Castro shares much in common with her novel’s protagonist, Nola, a female Cuban-American reporter from a poor background. Just as Castro once sought to keep her own roots secret, so does Nola. Just as Castro explored abuse, Nola investigates sexual predators.

“Nola comes from the projects. She’s trying to pass among her colleagues and friends. She doesn’t want anybody to pity her and she doesn’t really want it to be known at all. So she’s struggling to sort of keep up with the Joneses while dealing with the after-effects of her difficult past, all while researching this creepy story.”

Hell or High Water’s been optioned as a film-television drama and Castro’s writing a sequel with Nola as the main character again.

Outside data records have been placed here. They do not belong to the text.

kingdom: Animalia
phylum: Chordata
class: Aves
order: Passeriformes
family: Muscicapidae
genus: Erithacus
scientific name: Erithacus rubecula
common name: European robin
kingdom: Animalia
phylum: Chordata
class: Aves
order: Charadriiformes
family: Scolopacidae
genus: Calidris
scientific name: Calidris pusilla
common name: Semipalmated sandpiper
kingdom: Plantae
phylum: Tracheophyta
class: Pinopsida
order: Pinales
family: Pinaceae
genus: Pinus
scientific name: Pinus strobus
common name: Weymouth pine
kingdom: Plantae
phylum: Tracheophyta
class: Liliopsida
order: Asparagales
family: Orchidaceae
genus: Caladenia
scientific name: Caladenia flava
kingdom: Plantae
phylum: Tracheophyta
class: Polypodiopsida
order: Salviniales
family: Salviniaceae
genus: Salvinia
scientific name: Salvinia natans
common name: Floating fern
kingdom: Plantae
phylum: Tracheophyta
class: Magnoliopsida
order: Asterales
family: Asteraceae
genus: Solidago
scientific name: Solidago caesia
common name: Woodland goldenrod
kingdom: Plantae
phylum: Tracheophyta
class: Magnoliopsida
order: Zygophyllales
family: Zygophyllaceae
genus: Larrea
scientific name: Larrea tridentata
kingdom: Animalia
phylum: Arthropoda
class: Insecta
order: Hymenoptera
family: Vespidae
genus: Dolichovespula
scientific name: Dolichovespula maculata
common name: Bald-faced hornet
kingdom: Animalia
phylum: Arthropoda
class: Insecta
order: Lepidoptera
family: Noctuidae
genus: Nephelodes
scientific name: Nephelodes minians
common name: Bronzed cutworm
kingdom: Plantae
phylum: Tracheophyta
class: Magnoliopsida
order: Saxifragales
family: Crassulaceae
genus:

She says, “The two artists associated with the project right now are both really fantastic Latina actresses – Zoe Saldana and Gina Rodriguez. And I’m really excited about having a mystery series with a Latino protagonist.”

Now that Castro’s own story is out there, she’s over any sense of shame.

“When you’re hiding something, the feeling you have is a tremendous anxiety that revealing it will destroy you or someone else,” she says. “After you’ve had a little practice at disclosing, you realize it’s not quite that life-or-death a situation.”

Writing The Truth Book and Island of Bones proved cathartic.

“Laying it all out in book form, I came to respect the difficulty of what I’d had to navigate. In some ways, my journey was as challenging as moving from one country, one culture to another. All the new customs have to be learned.

“For the most part, I earned and climbed my way out of trauma and poverty by myself. My family was too shattered, scattered and dysfunctional to support anyone. I’ve been on my own since I was 16. There were counselors who helped me change, sure, and thank goodness, but I paid for them, and I did the emotional work. No one stepped in and said, ‘Here, let me lighten the load.’ That’s the hard truth of it. No one’s going to do it for you, no one’s going to hold your hand.

“But the important thing to remember is that it’s your life and if you want to change it you have to put in the hours and the labor and the love. Your life is worth it, you’re worth it. Even in the bleakest of circumstances, it’s worth doing, and it’s possible.”

 

 

 

Joy Castro and Amelia Montes for release of Island of Bones at Indigo Bridge Books, ©labloga.blogspot.com

 

 

Her interest in Spanish-speaking cultures and identities infuses her work.

“Latinidad is hugely important to me, and it is definitely connected with class and gender. Because of the great wave of well-to-do Cuban immigrants who came to the USA when Fidel Castro took power, many people assume all Cuban-Americans are wealthy and right-leaning. That wasn’t the case for my family, who had been in Key West since the 1800s and were working-class and lefty-liberal.”

Island of Bones explores that little-known history.

“My father experienced racism and police abuse in Miami in the 1950s, after which he tried very hard to assimilate and be ‘American’ in ways ultimately painful for him and for us.”

Her father, a conch diver as a boy, moved north as a young man seeking adventure and a wider life.  As The Keys became an expensive resort playground that priced old-line residents out, some family relatives were forced to leave.

Her father committed suicide in 2002. One of her essays deals with the aftermath.

“For my brother Tony and me, our father’s life is a cautionary tale about the costs of shame and of trying to erase who you are. We raised our children to be proud of their heritage. My son is fluent in Spanish, for example, which my father refused to speak at home.”

What it means to be Latina and the roles Latinas play are also primary concerns.

“I’m glad to say things are changing. But despite many advances in women’s rights, Latinas are often pushed, even today, to put men first, to have babies, to love the church without question, to be submissive and obedient to authority. It took me a long time to crawl out from under the expectations I was raised with.”